Practical Usage Examples

Command-Line Interface

Run the normalizer from the project root to clean applications.md:


# Preview changes without modifying the file

node normalize-statuses.mjs --dry-run

# Execute normalization with automatic backup creation

node normalize-statuses.mjs

Sample dry-run output:

#12: "Aplicado 2024" → "Applied"
#23: "Evaluar" → "Evaluated"
⚠️  2 unknown statuses:
  #45 (line 78): "Pending"
📊 4 statuses normalized
(dry-run — no changes written)

Programmatic Integration

Import the script execution into Node.js workflows for automated CI/CD pipelines:

import { execSync } from 'child_process';

// Normalize and capture output for logging
const output = execSync('node normalize-statuses.mjs --dry-run', { encoding: 'utf-8' });
console.log(output);

Summary

  • Single Source of Truth: templates/states.yml defines exactly eight canonical statuses with multilingual aliases for the entire Career-Ops workflow.
  • Strict Enforcement: The normalize-statuses.mjs script (lines 28-87) ensures applications.md conforms to the enum by processing column 6 of each table row.
  • Smart Cleaning: Normalization removes bold formatting, resolves Spanish and English aliases, strips date suffixes, and migrates extraneous text to the notes column.
  • Safe Execution: The script creates backups automatically and supports --dry-run for previewing changes without writing to disk.
  • Integration Ready: Both CLI and programmatic execution are supported for use in automated tracking workflows.
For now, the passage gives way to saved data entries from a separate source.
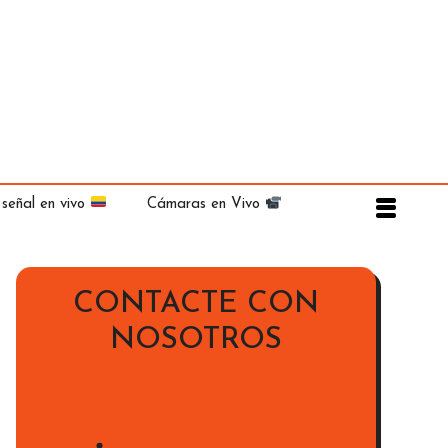
 señal en vivo
Cámaras en Vivo
CONTACTE CON
NOSOTROS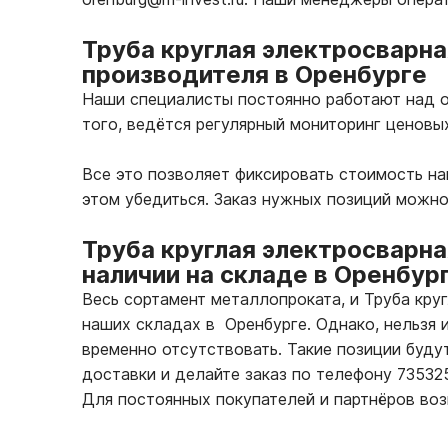
Труба круглая электросварна
производителя в Оренбурге
Наши специалисты постоянно работают над о
того, ведётся регулярный мониторинг ценовы
Все это позволяет фиксировать стоимость н
этом убедиться. Заказ нужных позиций можно
Труба круглая электросварна
наличии на складе в Оренбур
Весь сортамент металлопроката, и Труба кру
наших складах в Оренбурге. Однако, нельзя 
временно отсутствовать. Такие позиции буду
доставки и делайте заказ по телефону 7353
Для постоянных покупателей и партнёров во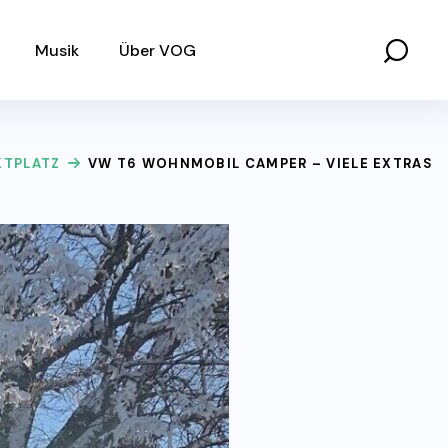
Musik
Über VOG
KTPLATZ
VW T6 WOHNMOBIL CAMPER – VIELE EXTRAS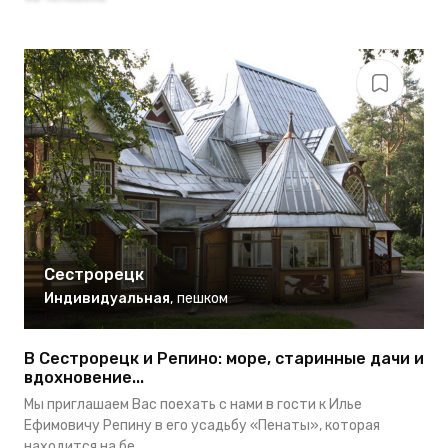
Сестрорецк
Индивидуальная
,
пешком
В Сестрорецк и Репино: море, старинные дачи и
вдохновение...
Мы приглашаем Вас поехать с нами в гости к Илье
Ефимовичу Репину в его усадьбу «Пенаты», которая
находится на бе...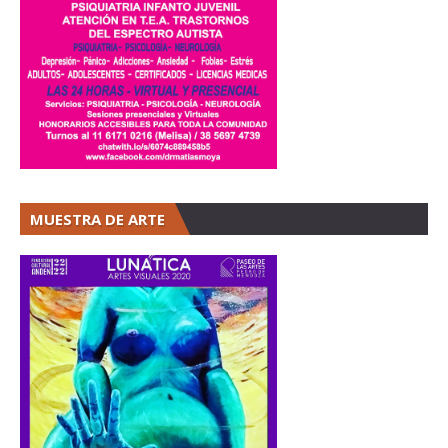
MUESTRA DE ARTE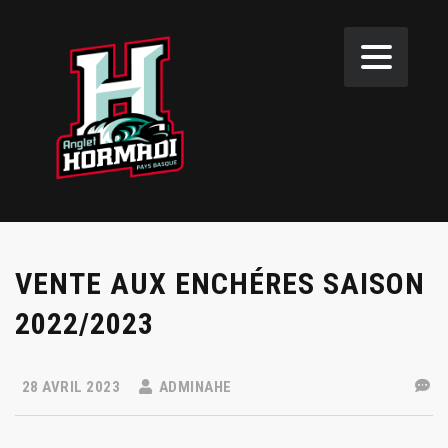
VENTE AUX ENCHÉRES SAISON
2022/2023
28 AVRIL 2023
ADMINAHE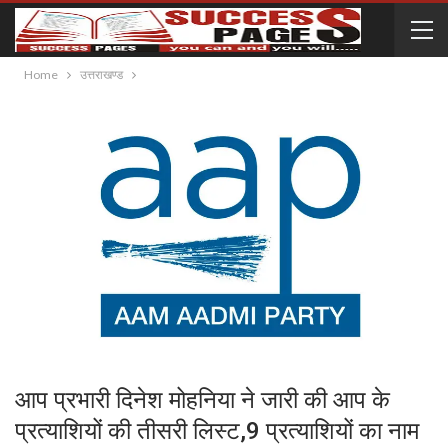
Home
उत्तराखण्ड
आप प्रभारी दिनेश मोहनिया ने जारी की आप के
प्रत्याशियों की तीसरी लिस्ट,9 प्रत्याशियों का नाम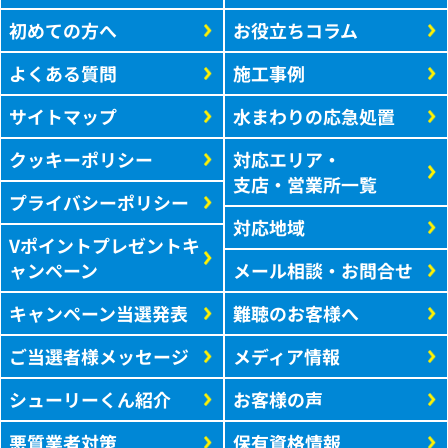
初めての方へ
お役立ちコラム
よくある質問
施工事例
サイトマップ
水まわりの応急処置
クッキーポリシー
対応エリア・
支店・営業所一覧
プライバシーポリシー
対応地域
Vポイントプレゼントキ
ャンペーン
メール相談・お問合せ
キャンペーン当選発表
難聴のお客様へ
ご当選者様メッセージ
メディア情報
シューリーくん紹介
お客様の声
悪質業者対策
保有資格情報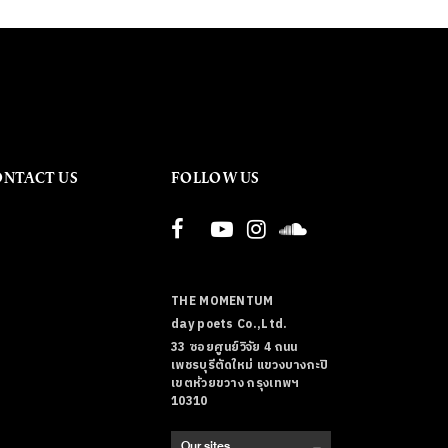
ONTACT US
FOLLOW US
THE MOMENTUM
day poets Co.,Ltd.
33 ซอยศูนย์วิจัย 4 ถนน
เพชรบุรีตัดใหม่ แขวงบางกะปิ
เขตห้วยขวาง กรุงเทพฯ
10310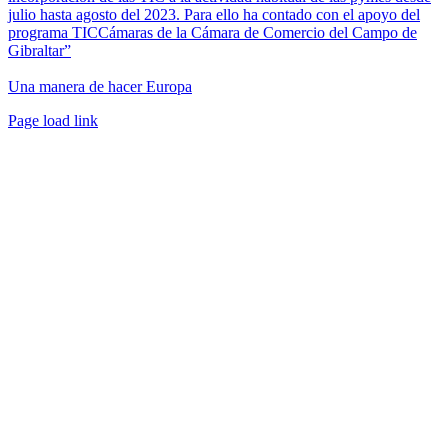
julio hasta agosto del 2023. Para ello ha contado con el apoyo del
programa TICCámaras de la Cámara de Comercio del Campo de
Gibraltar”
Una manera de hacer Europa
Facebook
Twitter
Instagram
Pinterest
Page load link
Ir
a
Arriba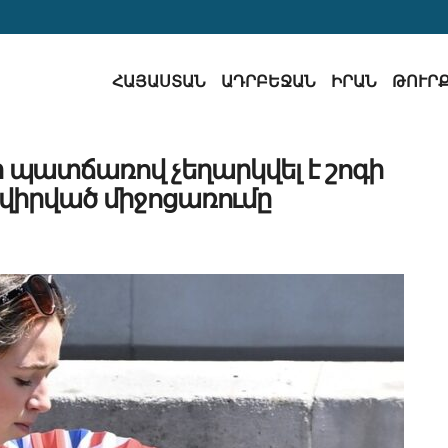
ՀԱՅԱՍՏԱՆ
ԱԴՐԲԵՋԱՆ
ԻՐԱՆ
ԹՈՒՐ
ի պատճառով չեղարկվել է շոգի
վիրված միջոցառումը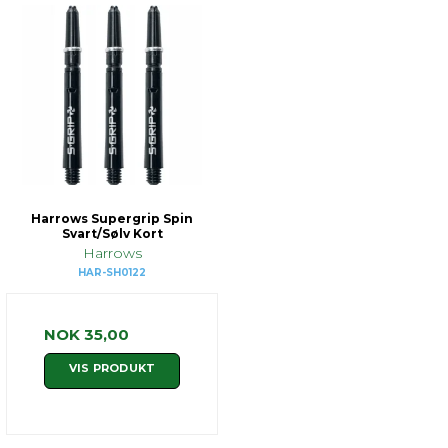
Harrows Supergrip Spin
Svart/Sølv Kort
Harrows
HAR-SH0122
NOK 35,00
VIS PRODUKT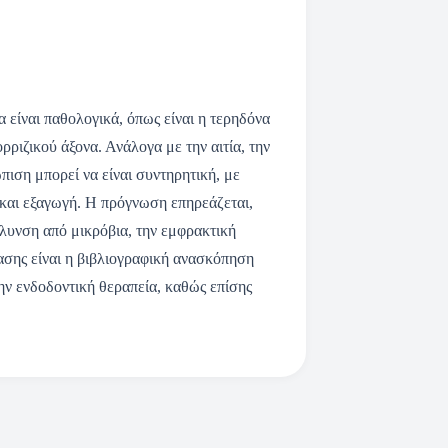
α είναι παθολογικά, όπως είναι η τερηδόνα
ριζικού άξονα. Ανάλογα με την αιτία, την
πιση μπορεί να είναι συντηρητική, με
 και εξαγωγή. Η πρόγνωση επηρεάζεται,
όλυνση από μικρόβια, την εμφρακτική
ασης είναι η βιβλιογραφική ανασκόπηση
την ενδοδοντική θεραπεία, καθώς επίσης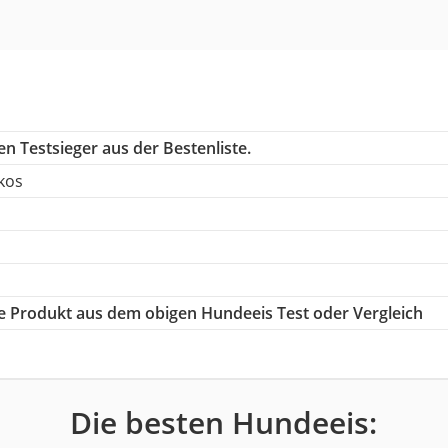
n Testsieger aus der Bestenliste.
kos
ige Produkt aus dem obigen Hundeeis Test oder Vergleich
Die besten Hundeeis: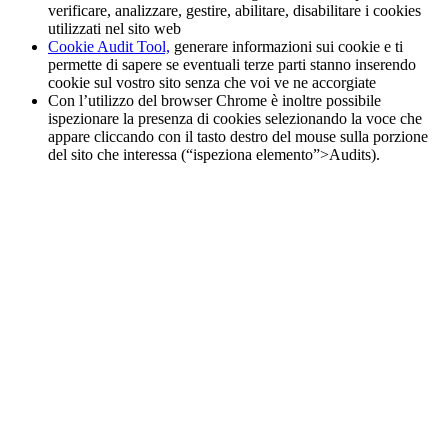
verificare, analizzare, gestire, abilitare, disabilitare i cookies
utilizzati nel sito web
Cookie Audit Tool,
generare informazioni sui cookie e ti
permette di sapere se eventuali terze parti stanno inserendo
cookie sul vostro sito senza che voi ve ne accorgiate
Con l’utilizzo del browser Chrome è inoltre possibile
ispezionare la presenza di cookies selezionando la voce che
appare cliccando con il tasto destro del mouse sulla porzione
del sito che interessa (“ispeziona elemento”>Audits).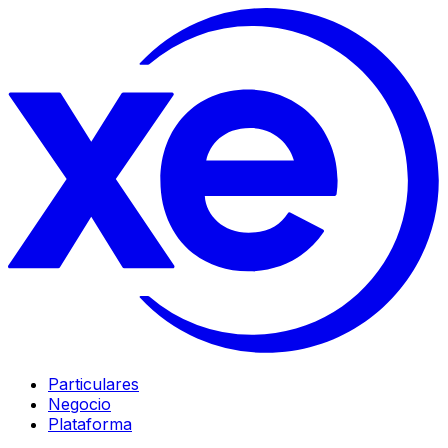
Particulares
Negocio
Plataforma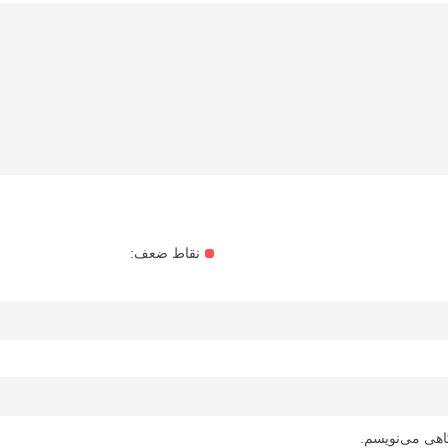
نقاط ضعف:
اهی می‌نویسم.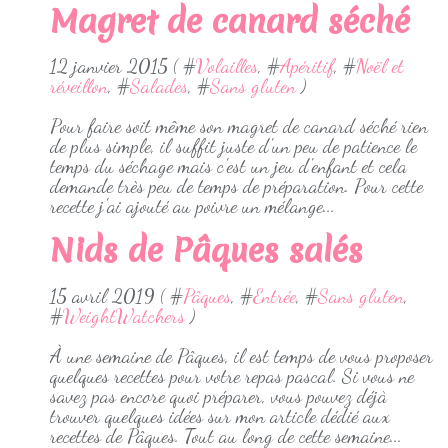
Magret de canard séché
12 janvier 2015 ( #
Volailles
, #
Apéritif
, #
Noël et
réveillon
, #
Salades
, #
Sans gluten
)
Pour faire soit même son magret de canard séché rien
de plus simple, il suffit juste d'un peu de patience le
temps du séchage mais c'est un jeu d'enfant et cela
demande très peu de temps de préparation. Pour cette
recette j'ai ajouté au poivre un mélange...
Nids de Pâques salés
15 avril 2019 ( #
Pâques
, #
Entrée
, #
Sans gluten
,
#
WeightWatchers
)
À une semaine de Pâques, il est temps de vous proposer
quelques recettes pour votre repas pascal. Si vous ne
savez pas encore quoi préparer, vous pouvez déjà
trouver quelques idées sur mon article dédié aux
recettes de Pâques. Tout au long de cette semaine...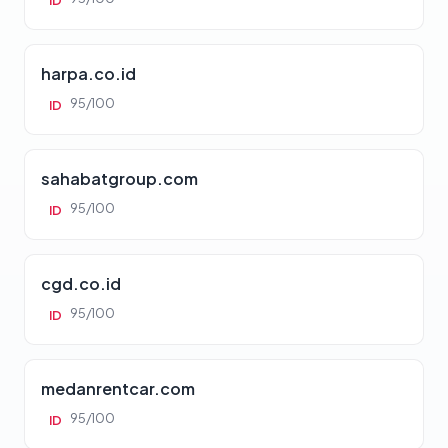
ID
harpa.co.id
95/100
ID
sahabatgroup.com
95/100
ID
cgd.co.id
95/100
ID
medanrentcar.com
95/100
ID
Frequently Asked Questions

What happens if I use a status not defined in the canonical enum?

The normalizer flags unknown statuses in the console output and excludes them from automatic conversion. You must manually update these entries to one of the eight canonical values (evaluated, applied, responded, interview, offer, rejected, discarded, or skip) or extend the templates/states.yml file to include the new status with appropriate aliases.

How does the normalizer handle language-specific aliases and date suffixes?

The normalizeStatus function recognizes aliases defined in the aliases field of templates/states.yml, including Spanish variants like aplicado and rechazada. It automatically strips date suffixes (e.g., "Aplicado 2024" → "Applied") and handles special markers like "MONITOR" or "geo blocker" according to the mapping rules in lines 28-87.

Can I run the normalization without modifying the applications.md file?

Yes. Append the --dry-run flag to preview all proposed changes. The script will parse the file and report what would be normalized without writing any modifications to disk or creating backups, allowing you to validate transformations before committing.

Where does the normalization script look for the applications file?

By default, normalize-statuses.mjs searches for data/applications.md first, then falls back to applications.md in the repository root. Ensure your tracker file exists at one of these paths relative to the script execution directory for the normalization to execute successfully.